[Excerpts from a dataset]
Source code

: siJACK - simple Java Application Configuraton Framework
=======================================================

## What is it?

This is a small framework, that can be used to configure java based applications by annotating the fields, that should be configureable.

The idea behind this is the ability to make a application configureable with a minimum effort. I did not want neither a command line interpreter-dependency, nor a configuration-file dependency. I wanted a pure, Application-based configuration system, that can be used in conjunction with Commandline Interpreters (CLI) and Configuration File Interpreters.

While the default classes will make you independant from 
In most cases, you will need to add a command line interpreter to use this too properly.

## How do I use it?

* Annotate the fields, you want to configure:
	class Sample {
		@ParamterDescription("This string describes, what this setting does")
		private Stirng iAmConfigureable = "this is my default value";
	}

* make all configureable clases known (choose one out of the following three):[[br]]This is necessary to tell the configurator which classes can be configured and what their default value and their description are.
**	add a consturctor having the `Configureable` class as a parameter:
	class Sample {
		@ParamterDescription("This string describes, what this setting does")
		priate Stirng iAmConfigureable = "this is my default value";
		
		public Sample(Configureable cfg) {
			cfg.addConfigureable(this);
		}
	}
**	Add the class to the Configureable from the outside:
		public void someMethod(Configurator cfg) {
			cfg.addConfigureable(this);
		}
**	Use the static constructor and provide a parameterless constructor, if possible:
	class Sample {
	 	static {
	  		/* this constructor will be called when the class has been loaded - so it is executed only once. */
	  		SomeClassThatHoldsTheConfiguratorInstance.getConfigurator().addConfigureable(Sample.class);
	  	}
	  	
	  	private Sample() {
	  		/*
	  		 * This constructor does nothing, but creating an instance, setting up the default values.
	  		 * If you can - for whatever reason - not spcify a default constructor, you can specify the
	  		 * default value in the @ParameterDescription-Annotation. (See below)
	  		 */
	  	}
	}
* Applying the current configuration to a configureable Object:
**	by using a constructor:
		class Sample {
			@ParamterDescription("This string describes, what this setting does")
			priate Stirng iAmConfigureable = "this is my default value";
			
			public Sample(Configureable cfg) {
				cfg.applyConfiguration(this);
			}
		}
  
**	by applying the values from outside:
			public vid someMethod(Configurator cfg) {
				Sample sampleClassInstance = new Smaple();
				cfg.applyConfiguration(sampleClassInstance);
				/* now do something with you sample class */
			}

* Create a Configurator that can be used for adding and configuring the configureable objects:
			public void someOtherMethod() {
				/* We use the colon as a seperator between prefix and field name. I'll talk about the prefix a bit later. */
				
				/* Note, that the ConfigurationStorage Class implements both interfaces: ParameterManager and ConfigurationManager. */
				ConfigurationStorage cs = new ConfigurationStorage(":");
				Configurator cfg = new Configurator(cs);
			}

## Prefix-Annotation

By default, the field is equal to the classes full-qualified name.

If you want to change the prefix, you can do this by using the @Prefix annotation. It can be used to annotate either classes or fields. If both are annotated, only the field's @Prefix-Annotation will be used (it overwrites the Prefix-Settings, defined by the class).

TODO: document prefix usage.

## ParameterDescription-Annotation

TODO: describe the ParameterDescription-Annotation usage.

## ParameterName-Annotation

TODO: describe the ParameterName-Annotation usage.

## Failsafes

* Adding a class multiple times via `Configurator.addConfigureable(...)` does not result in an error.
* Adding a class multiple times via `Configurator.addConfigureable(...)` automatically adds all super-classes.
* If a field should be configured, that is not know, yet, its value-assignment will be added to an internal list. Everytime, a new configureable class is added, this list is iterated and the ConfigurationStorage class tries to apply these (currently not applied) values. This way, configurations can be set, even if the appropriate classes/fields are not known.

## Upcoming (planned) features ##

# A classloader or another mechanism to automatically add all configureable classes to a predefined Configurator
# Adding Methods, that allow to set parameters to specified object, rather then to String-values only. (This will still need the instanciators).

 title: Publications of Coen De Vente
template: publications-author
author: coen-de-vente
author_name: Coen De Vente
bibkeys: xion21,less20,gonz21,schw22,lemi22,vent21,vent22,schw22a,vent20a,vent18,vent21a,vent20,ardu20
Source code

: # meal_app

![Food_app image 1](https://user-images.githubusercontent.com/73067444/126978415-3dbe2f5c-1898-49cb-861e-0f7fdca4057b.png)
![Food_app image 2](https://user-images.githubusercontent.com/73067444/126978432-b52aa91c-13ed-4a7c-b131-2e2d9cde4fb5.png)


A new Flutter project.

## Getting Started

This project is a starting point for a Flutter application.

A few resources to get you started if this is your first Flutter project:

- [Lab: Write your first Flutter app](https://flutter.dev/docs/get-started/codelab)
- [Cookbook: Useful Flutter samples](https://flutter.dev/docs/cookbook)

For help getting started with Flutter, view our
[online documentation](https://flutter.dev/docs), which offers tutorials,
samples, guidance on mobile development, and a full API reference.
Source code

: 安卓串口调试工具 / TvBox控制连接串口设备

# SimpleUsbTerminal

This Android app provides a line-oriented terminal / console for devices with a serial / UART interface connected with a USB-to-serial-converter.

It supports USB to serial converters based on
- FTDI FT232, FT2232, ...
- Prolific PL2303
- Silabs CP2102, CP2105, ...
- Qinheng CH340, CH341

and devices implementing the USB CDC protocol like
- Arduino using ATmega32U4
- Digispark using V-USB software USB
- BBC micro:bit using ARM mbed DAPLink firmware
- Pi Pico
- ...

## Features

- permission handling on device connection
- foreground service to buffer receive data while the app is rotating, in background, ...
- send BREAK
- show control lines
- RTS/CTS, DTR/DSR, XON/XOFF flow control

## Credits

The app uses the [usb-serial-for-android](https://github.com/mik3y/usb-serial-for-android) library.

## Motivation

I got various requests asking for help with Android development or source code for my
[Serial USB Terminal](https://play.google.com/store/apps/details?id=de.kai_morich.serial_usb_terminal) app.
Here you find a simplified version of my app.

▸ Description of the task:
Reproduce, word for word and in full, only the lines above that start at the line with "sample class */" and run through the line with "and ConfigurationManager. */", both ends included.

▸ Task answer:
				/* now do something with you sample class */
			}

* Create a Configurator that can be used for adding and configuring the configureable objects:
			public void someOtherMethod() {
				/* We use the colon as a seperator between prefix and field name. I'll talk about the prefix a bit later. */
				
				/* Note, that the ConfigurationStorage Class implements both interfaces: ParameterManager and ConfigurationManager. */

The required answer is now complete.